En
el santo Rosario se han realizado los desposorios perfectos entre la
virilidad y la ternura. Devoción no regalada a mujeres, devoción de
hombres y luchadores. Debieras saber empuñar el rosario como una espada
y ser capaz de llenar a veces la distancia entre tu casa y el trabajo
con esta arma desenvainada. Sentirás entonces que por las calles en que
hay "guerra" (soberbia, envidia, rencor, violencia,...), pero tú andas
en guardia y vences.
Santo Rosario, devoción antigua y devoción de hoy.
Sin
embargo tú tienes temporadas de racionalismo y aborreces las prácticas
mecánicas.
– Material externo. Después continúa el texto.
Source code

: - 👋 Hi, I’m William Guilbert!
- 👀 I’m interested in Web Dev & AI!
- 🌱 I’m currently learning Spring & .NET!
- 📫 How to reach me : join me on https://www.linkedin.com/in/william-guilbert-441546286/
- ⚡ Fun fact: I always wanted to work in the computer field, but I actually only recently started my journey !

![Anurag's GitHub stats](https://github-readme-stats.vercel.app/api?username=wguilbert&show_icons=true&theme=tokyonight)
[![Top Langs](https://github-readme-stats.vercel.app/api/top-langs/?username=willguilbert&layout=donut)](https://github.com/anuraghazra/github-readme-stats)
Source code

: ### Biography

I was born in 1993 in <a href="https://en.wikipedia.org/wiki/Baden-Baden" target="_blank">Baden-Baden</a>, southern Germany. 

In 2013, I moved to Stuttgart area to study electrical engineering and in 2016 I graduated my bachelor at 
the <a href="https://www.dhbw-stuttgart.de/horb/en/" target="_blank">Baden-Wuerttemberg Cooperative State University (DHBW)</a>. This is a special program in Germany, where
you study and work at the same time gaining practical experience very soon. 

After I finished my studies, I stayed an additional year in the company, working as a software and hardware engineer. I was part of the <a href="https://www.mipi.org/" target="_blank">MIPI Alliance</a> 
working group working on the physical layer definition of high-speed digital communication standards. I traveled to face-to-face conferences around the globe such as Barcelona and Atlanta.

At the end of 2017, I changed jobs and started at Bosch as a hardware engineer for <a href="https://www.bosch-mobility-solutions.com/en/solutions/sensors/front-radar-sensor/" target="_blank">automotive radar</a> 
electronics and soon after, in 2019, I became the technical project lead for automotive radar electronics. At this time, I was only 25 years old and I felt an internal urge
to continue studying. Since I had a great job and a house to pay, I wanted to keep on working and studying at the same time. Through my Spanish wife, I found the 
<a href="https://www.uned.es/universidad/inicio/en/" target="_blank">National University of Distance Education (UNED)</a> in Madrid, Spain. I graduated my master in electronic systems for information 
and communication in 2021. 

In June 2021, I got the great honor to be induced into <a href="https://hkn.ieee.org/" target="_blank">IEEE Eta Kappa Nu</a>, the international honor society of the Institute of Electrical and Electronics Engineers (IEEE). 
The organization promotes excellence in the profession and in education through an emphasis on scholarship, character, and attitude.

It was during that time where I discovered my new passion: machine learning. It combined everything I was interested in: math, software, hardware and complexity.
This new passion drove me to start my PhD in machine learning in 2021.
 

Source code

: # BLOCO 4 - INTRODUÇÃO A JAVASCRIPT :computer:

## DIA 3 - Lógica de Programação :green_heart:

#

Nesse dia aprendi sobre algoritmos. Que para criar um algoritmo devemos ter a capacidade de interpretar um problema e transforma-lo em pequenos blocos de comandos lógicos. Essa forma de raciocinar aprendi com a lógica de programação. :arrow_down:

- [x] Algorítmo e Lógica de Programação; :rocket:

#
Apelas a ejercicios de piedad conscientes. Rígido y
racionalista. ¿Sabes de sueños? No, no sabes de sueños porque no has
velado el sueño de un enfermo. Tu madre sí que sabe de sueños, en la
noche en que te cuidaba con 40º C de fiebre inconsciente ¿verdad?
Soñabas en voz alta y ligabas mecánicamente palabras: "Que buena eres
mamá", palabras que dichas inconscientemente sobrecogieron de gozo a tu
madre. También nuestra Madre del cielo sabe que no podemos sostener
continuamente la atención. Sabe apreciar el esfuerzo consciente de
recitarlas.
La Virgen primero y luego el Papa han invitado a los
niños (y a mayores de toda condición) a que recen el Santo Rosario, sí
a ellos que son esencialmente distraídos. Y es que Dios es más humano
que los hombres, más sencillo que tantos jóvenes racionalistas.
Bueno
y ¿Por qué María quiere que recemos el Rosario?, ¿Por qué nos lo ha
pedido en Fátima y en Lourdes? Estas preguntas son tanto como
preguntar: ¿Para qué os alimenta vuestra madre con tanto cuidado y
preocupación?
¡Ah, muy sencillo!, al igual que nuestra madre
terrenal quiere que crezcamos y tengamos salud y fuerza para el
estudio, el trabajo y la lucha de la vida, y seamos así hombres y
mujeres útiles, lo mismo quiere hacer MARIA, nuestra Madre del cielo:
alimentarnos fuertes y sanos para el combate de la vida cristiana, para
poder llevar con ánimo, con fe y hasta con amor la cruz de cada día y
así, viviendo en gracia de Dios en este mundo, alcancemos la felicidad
eterna en el Cielo.
¿Qué te parece si pruebas a rezarlo? Al principio... un Misterio cada día, después... el Rosario diario (cinco misterios). Seguro que no te arrepientes.